The River Chew suffered a major flood in 1968 with serious damage to towns and villages along its route. The flood swept away the bridge over the A37 and damaged the railway viaduct so badly that it never reopened. On 10–11 July, a storm brought heavy rainfall to the valley, with 175 mm falling in 18 hours on Chew Stoke, double the area's average rainfall for the whole of July.

==Government and politics==
Pensford and Publow has its own parish council which has some responsibility for local issues, including setting an annual precept (local rate) to cover the council's operating costs and producing annual accounts for public scrutiny. The parish council evaluates local planning applications and works with the local police, district council officers, and neighbourhood watch groups on matters of crime, security, and traffic. The parish council's role also includes initiating projects for the maintenance and repair of parish facilities, such as the village hall or community centre, playing fields and playgrounds, as well as consulting with the district council on the maintenance, repair, and improvement of highways, drainage, footpaths, public transport, and street cleaning. Conservation matters (including trees and listed buildings) and environmental issues are also of interest to the council.

* Material provided

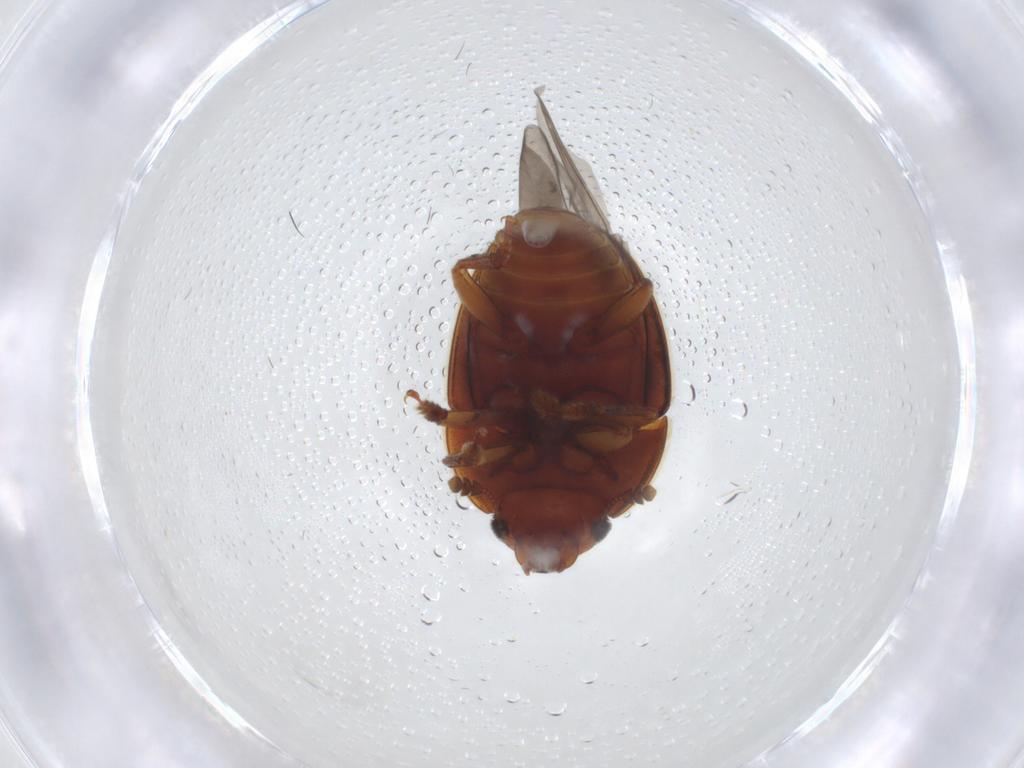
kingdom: Animalia
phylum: Arthropoda
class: Insecta
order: Coleoptera
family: Nitidulidae
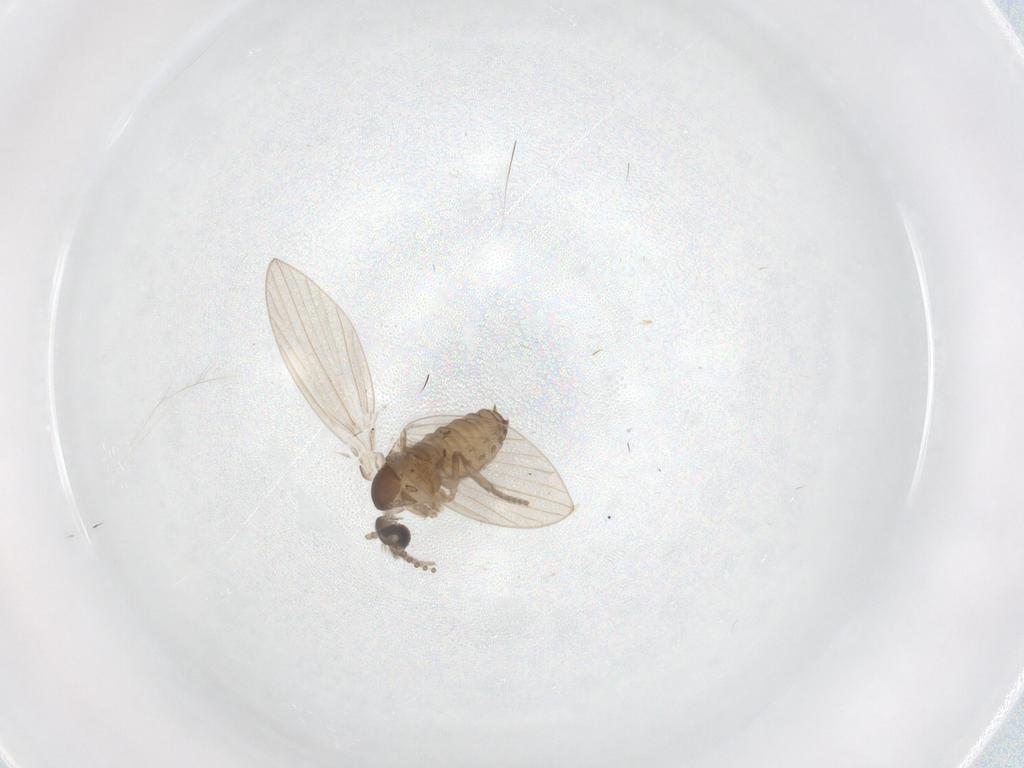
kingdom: Animalia
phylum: Arthropoda
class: Insecta
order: Diptera
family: Psychodidae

* Check your understanding
- 1) Answer these questions using the Pensford and Publow text.
(a) How much rain fell on Chew Stoke in 18 hours during the July 1968 storm?
(b) What does the text say the annual precept is?
(c) Who does the parish council work with on crime, security, and traffic?
- 2) Continue the Pensford and Publow text, starting after its final sentence.

* Answers to each task
- 1)
(a) 175 mm
(b) A local rate
(c) The local police, district council officers, and neighborhood watch groups

- 2)
It is part of the Publow and Whitchurch Ward which is represented by one councillor on the Bath and North East Somerset Unitary Authority which was created in 1996, as established by the Local Government Act 1992. It provides a single tier of local government with responsibility for almost all local government functions within its area including local planning and building control, local roads, council housing, environmental health, markets and fairs, refuse collection, recycling, cemeteries, crematoria, leisure services, parks, and tourism. It is also responsible for education, social services, libraries, main roads, public transport, trading standards, waste disposal and strategic planning, although fire, police and ambulance services are provided jointly with other authorities through the Avon Fire and Rescue Service, Avon and Somerset Constabulary, and the Great Western Ambulance Service.

Bath and North East Somerset's area covers part of the ceremonial county of Somerset but it is administered independently of the non-metropolitan county. Its administrative headquarters is in Bath. Between 1 April 1974 and 1 April 1996, it was the Wansdyke district and the City of Bath of the county of Avon. Before 1974 that the parish was part of the Clutton Rural District.

The village falls within the Publow and Whitchurch electoral ward. From Pensford the ward strikes north to end at Whitchurch on the Bristol border. The total population of this ward taken from the 2011 census was 2,473.

The parish is represented in the House of Commons of the Parliament of the United Kingdom as part of North East Somerset and Hanham. It elects one Member of Parliament (MP) by the first past the post system of election.

==Demographics==
According to the 2001 Census, the Publow and Whitchurch Ward (which includes Belluton and Publow), had 1,087 residents, living in 429 households, with an average age of 40.8 years. Of these 73% of residents describing their health as 'good', 24% of 16- to 74-year-olds had no qualifications; and the area had an unemployment rate of 2.3% of all economically active people aged 16–74. In the Index of Multiple Deprivation 2004, it was ranked at 26,408 out of 32,482 wards in England, where 1 was the most deprived LSOA and 32,482 the least deprived.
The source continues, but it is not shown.